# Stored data
────

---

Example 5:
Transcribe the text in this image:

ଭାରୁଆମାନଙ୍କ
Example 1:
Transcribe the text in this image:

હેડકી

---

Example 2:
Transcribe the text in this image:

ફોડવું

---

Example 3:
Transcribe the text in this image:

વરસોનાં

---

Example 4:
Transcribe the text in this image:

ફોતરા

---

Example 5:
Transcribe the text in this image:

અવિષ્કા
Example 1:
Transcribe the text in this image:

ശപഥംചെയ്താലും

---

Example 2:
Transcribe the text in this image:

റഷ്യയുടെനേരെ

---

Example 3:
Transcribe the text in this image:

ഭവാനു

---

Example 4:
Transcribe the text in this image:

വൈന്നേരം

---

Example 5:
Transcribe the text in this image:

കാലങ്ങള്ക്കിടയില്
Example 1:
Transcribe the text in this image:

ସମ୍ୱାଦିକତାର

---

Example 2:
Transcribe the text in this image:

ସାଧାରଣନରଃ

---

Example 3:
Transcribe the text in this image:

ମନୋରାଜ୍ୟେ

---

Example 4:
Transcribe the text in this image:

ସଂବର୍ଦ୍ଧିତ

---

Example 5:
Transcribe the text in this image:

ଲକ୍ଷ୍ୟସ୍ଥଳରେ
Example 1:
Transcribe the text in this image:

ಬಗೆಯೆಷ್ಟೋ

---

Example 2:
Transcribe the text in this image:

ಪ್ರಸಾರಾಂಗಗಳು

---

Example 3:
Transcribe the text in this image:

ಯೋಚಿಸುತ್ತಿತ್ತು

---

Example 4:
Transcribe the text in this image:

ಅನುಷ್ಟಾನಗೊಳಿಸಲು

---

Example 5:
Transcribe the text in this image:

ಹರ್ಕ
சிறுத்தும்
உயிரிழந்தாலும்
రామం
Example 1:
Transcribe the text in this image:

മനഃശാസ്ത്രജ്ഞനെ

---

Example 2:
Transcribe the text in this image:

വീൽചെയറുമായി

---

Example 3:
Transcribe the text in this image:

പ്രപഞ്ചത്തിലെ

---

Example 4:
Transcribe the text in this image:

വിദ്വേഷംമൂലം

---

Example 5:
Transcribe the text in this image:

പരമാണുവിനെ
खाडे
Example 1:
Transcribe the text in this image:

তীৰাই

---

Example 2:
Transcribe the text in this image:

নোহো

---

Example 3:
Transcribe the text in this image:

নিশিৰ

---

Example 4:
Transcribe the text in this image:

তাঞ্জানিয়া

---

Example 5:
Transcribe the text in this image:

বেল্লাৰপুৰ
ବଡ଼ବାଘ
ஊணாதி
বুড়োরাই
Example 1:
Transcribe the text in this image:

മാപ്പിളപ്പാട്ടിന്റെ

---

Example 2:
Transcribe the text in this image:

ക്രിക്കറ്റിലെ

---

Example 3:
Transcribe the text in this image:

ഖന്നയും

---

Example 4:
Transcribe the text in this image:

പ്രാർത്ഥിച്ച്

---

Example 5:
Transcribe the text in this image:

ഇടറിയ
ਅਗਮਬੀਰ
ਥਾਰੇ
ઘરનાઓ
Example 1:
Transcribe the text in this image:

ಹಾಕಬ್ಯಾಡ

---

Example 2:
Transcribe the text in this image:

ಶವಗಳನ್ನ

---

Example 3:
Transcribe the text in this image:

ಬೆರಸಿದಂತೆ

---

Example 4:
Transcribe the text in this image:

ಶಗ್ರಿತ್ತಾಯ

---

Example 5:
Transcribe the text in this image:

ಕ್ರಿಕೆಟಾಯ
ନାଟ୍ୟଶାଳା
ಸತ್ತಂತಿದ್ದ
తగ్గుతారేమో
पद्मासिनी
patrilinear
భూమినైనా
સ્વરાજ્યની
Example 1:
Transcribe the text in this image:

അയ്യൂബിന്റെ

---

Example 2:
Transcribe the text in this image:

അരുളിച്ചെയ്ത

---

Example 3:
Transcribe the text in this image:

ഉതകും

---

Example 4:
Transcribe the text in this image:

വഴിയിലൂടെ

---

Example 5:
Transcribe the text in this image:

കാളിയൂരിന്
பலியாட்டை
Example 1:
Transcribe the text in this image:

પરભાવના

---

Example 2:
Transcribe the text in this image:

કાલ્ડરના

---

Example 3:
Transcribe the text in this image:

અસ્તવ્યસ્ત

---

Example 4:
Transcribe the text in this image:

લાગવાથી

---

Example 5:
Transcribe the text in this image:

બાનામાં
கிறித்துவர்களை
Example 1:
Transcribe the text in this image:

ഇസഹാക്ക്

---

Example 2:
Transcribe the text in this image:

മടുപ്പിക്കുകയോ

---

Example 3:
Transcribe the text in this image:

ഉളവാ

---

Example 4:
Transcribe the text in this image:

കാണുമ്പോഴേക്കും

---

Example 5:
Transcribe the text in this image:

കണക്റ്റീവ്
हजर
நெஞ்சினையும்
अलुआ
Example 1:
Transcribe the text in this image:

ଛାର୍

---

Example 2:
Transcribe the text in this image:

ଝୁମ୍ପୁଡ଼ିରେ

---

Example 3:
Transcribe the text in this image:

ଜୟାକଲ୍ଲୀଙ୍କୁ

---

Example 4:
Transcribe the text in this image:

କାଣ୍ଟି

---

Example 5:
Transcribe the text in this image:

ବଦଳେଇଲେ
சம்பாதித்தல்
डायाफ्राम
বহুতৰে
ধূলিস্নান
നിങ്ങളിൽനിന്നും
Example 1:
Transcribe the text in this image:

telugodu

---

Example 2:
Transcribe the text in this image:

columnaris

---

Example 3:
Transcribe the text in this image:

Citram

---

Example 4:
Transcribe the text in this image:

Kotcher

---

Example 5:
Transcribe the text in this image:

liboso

────

# TASK TO COMPLETE
Transcribe each record exactly as it is written above.

# ANSWER SECTION
---

Example 5:
Transcribe the text in this image:

ଭାରୁଆମାନଙ୍କ
Example 1:
Transcribe the text in this image:

હેડકી

---

Example 2:
Transcribe the text in this image:

ફોડવું

---

Example 3:
Transcribe the text in this image:

વરસોનાં

---

Example 4:
Transcribe the text in this image:

ફોતરા

---

Example 5:
Transcribe the text in this image:

અવિષ્કા
Example 1:
Transcribe the text in this image:

ശപഥംചെയ്താലും

---

Example 2:
Transcribe the text in this image:

റഷ്യയുടെനേരെ

---

Example 3:
Transcribe the text in this image:

ഭവാനു

---

Example 4:
Transcribe the text in this image:

വൈന്നേരം

---

Example 5:
Transcribe the text in this image:

കാലങ്ങള്ക്കിടയില്
Example 1:
Transcribe the text in this image:

ସମ୍ୱାଦିକତାର

---

Example 2:
Transcribe the text in this image:

ସାଧାରଣନରଃ

---

Example 3:
Transcribe the text in this image:

ମନୋରାଜ୍ୟେ

---

Example 4:
Transcribe the text in this image:

ସଂବର୍ଦ୍ଧିତ

---

Example 5:
Transcribe the text in this image:

ଲକ୍ଷ୍ୟସ୍ଥଳରେ
Example 1:
Transcribe the text in this image:

ಬಗೆಯೆಷ್ಟೋ

---

Example 2:
Transcribe the text in this image:

ಪ್ರಸಾರಾಂಗಗಳು

---

Example 3:
Transcribe the text in this image:

ಯೋಚಿಸುತ್ತಿತ್ತು

---

Example 4:
Transcribe the text in this image:

ಅನುಷ್ಟಾನಗೊಳಿಸಲು

---

Example 5:
Transcribe the text in this image:

ಹರ್ಕ
சிறுத்தும்
உயிரிழந்தாலும்
రామం
Example 1:
Transcribe the text in this image:

മനഃശാസ്ത്രജ്ഞനെ

---

Example 2:
Transcribe the text in this image:

വീൽചെയറുമായി

---

Example 3:
Transcribe the text in this image:

പ്രപഞ്ചത്തിലെ

---

Example 4:
Transcribe the text in this image:

വിദ്വേഷംമൂലം

---

Example 5:
Transcribe the text in this image:

പരമാണുവിനെ
खाडे
Example 1:
Transcribe the text in this image:

তীৰাই

---

Example 2:
Transcribe the text in this image:

নোহো

---

Example 3:
Transcribe the text in this image:

নিশিৰ

---

Example 4:
Transcribe the text in this image:

তাঞ্জানিয়া

---

Example 5:
Transcribe the text in this image:

বেল্লাৰপুৰ
ବଡ଼ବାଘ
ஊணாதி
বুড়োরাই
Example 1:
Transcribe the text in this image:

മാപ്പിളപ്പാട്ടിന്റെ

---

Example 2:
Transcribe the text in this image:

ക്രിക്കറ്റിലെ

---

Example 3:
Transcribe the text in this image:

ഖന്നയും

---

Example 4:
Transcribe the text in this image:

പ്രാർത്ഥിച്ച്

---

Example 5:
Transcribe the text in this image:

ഇടറിയ
ਅਗਮਬੀਰ
ਥਾਰੇ
ઘરનાઓ
Example 1:
Transcribe the text in this image:

ಹಾಕಬ್ಯಾಡ

---

Example 2:
Transcribe the text in this image:

ಶವಗಳನ್ನ

---

Example 3:
Transcribe the text in this image:

ಬೆರಸಿದಂತೆ

---

Example 4:
Transcribe the text in this image:

ಶಗ್ರಿತ್ತಾಯ

---

Example 5:
Transcribe the text in this image:

ಕ್ರಿಕೆಟಾಯ
ନାଟ୍ୟଶାଳା
ಸತ್ತಂತಿದ್ದ
తగ్గుతారేమో
पद्मासिनी
patrilinear
భూమినైనా
સ્વરાજ્યની
Example 1:
Transcribe the text in this image:

അയ്യൂബിന്റെ

---

Example 2:
Transcribe the text in this image:

അരുളിച്ചെയ്ത

---

Example 3:
Transcribe the text in this image:

ഉതകും

---

Example 4:
Transcribe the text in this image:

വഴിയിലൂടെ

---

Example 5:
Transcribe the text in this image:

കാളിയൂരിന്
பலியாட்டை
Example 1:
Transcribe the text in this image:

પરભાવના

---

Example 2:
Transcribe the text in this image:

કાલ્ડરના

---

Example 3:
Transcribe the text in this image:

અસ્તવ્યસ્ત

---

Example 4:
Transcribe the text in this image:

લાગવાથી

---

Example 5:
Transcribe the text in this image:

બાનામાં
கிறித்துவர்களை
Example 1:
Transcribe the text in this image:

ഇസഹാക്ക്

---

Example 2:
Transcribe the text in this image:

മടുപ്പിക്കുകയോ

---

Example 3:
Transcribe the text in this image:

ഉളവാ

---

Example 4:
Transcribe the text in this image:

കാണുമ്പോഴേക്കും

---

Example 5:
Transcribe the text in this image:

കണക്റ്റീവ്
हजर
நெஞ்சினையும்
अलुआ
Example 1:
Transcribe the text in this image:

ଛାର୍

---

Example 2:
Transcribe the text in this image:

ଝୁମ୍ପୁଡ଼ିରେ

---

Example 3:
Transcribe the text in this image:

ଜୟାକଲ୍ଲୀଙ୍କୁ

---

Example 4:
Transcribe the text in this image:

କାଣ୍ଟି

---

Example 5:
Transcribe the text in this image:

ବଦଳେଇଲେ
சம்பாதித்தல்
डायाफ्राम
বহুতৰে
ধূলিস্নান
നിങ്ങളിൽനിന്നും
Example 1:
Transcribe the text in this image:

telugodu

---

Example 2:
Transcribe the text in this image:

columnaris

---

Example 3:
Transcribe the text in this image:

Citram

---

Example 4:
Transcribe the text in this image:

Kotcher

---

Example 5:
Transcribe the text in this image:

liboso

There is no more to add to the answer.